Operating activities. For the three months ended September 30, 2009, net cash used for operating activities was $8,465, and was attributable to $747 in net losses, an increase in working capital of $9,842, and a change in deferred income taxes of $395, all partially offset by $2,519 of non-cash costs. The change in working capital included an increase in accounts receivable of $14,535, an increase in inventories of $11,758, and a decrease in accrued liabilities of $1,538, all partially offset by an increase in accounts payable of $17,856. The increase in accounts receivable resulted from stronger sales at the close of the quarter that converted to cash early in the second quarter. The increase in inventories was due to increased purchases in anticipation of higher fall sales volume, which drove the corresponding increase in accounts payable. The decrease in accrued liabilities resulted primarily from the payment of accruals for customer rebates, bonuses, and miscellaneous expenses. The non-cash costs included $1,978 of depreciation and amortization, $273 of debt issue cost amortization, and $159 of bad debt expense. For the three months ended September 30, 2008, net cash used for operating activities was $3,387, and was attributable to $284 in net income and $2,241 of non-cash costs offset by an increase in working capital of $5,148 and a change in deferred income taxes of $764. The non-cash costs included $2,076 of depreciation and amortization and $168 of debt issue cost amortization. The change in working capital included an increase in inventories of $14,988, an increase in accounts receivable of $6,531, and a decrease in accrued liabilities of $1,116, all partially offset by an increase in accounts payable of $16,496 and a change in income taxes receivable/payable of $707. The increase in inventories was due to increased purchases in anticipation of higher fall sales volume, which drove the corresponding increase in accounts payable. The increase in accounts receivable resulted from strong sales at the close of the quarter that converted to cash early in the second quarter. The decrease in accrued liabilities resulted primarily from the payment of accrued bonuses. The change in income taxes receivable/payable resulted from a net increase in tax accruals.
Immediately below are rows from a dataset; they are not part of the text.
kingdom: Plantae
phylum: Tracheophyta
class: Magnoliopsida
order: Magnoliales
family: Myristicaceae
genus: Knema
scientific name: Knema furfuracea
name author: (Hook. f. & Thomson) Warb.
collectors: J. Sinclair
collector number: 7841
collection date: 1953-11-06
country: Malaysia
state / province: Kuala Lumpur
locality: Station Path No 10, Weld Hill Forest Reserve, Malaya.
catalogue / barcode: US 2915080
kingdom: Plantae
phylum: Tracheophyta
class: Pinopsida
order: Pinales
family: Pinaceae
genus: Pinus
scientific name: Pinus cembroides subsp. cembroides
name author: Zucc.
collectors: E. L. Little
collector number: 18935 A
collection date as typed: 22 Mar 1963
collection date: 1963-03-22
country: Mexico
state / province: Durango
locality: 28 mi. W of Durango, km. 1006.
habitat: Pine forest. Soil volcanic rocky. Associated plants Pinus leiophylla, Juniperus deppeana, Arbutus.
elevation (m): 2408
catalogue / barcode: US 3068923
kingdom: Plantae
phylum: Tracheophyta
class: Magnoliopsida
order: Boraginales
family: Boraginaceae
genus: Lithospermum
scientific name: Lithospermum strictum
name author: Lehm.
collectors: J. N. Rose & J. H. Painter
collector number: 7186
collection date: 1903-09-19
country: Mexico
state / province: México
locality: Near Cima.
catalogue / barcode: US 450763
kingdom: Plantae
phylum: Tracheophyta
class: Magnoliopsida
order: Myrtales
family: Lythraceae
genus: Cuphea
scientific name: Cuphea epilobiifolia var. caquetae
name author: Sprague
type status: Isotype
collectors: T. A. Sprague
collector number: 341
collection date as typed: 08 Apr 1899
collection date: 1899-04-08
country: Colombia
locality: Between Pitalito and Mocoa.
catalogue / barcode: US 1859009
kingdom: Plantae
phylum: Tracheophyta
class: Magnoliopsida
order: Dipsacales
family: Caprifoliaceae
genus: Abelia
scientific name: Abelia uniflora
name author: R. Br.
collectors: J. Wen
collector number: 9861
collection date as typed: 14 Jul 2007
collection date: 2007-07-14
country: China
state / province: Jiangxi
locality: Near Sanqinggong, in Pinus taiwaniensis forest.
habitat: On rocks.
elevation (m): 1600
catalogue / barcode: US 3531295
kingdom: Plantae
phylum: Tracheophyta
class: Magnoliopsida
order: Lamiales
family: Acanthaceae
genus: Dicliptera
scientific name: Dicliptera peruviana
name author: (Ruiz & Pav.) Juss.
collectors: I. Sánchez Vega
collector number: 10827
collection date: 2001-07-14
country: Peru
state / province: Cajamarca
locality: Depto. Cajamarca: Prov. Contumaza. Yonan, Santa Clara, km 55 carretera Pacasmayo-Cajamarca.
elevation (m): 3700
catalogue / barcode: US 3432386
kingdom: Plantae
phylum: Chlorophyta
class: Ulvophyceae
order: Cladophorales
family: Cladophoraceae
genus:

Investing activities. For the three months ended September 30, 2009, net cash used for investing activities was $806, and was primarily attributable to $869 of purchases of property, plant, and equipment. For the three months ended September 30, 2008, net cash used for investing activities was $423, and was primarily attributable to $1,105 of purchases of property, plant and equipment offset by $415 of changes in notes receivable and $237 of proceeds from the sale of equipment.
Financing activities. For the three months ended September 30, 2009, net cash provided by financing activities was $8,059, and was primarily attributable to net borrowings on the revolving credit facility totaling $13,583 partially offset by an unfavorable change in overdraft balances of $2,773 and principal payments on other debt totaling $2,692. For the three months ended September 30, 2008, net cash provided by financing activities was $4,673, and was primarily attributable to net borrowings from revolving credit facilities totaling $4,691.
Capital resources. In August 2007, the Company entered into a new $44,550 first lien term loan and with borrowings thereunder paid in full the $44,550 balance of our then existing $45,000 first lien term loan. The $44,550 first lien term loan matures on May 31, 2011, and bears interest at an annual rate equal to LIBOR plus 2.0%, which is paid quarterly. Borrowings are collateralized by a first priority interest in and lien on all of the Company s assets.
In October 2007, the revolving credit facility (the Revolver) was amended to a $135,000 facility, which matures on June 30, 2010. The amended Revolver included a $10,000 overcollateralization first drawn sub-limit that amortizes and expired on March 31, 2009. The outstanding borrowings under the $10,000 overcollateralization first drawn sub-limit bore interest at the rate of 0.75% above the rate as defined per the terms of the September 2006 Revolver amendment. The outstanding borrowings under the Revolver s base $135,000 facility bore interest at the rate defined per the terms of the September 2006 Revolver amendment.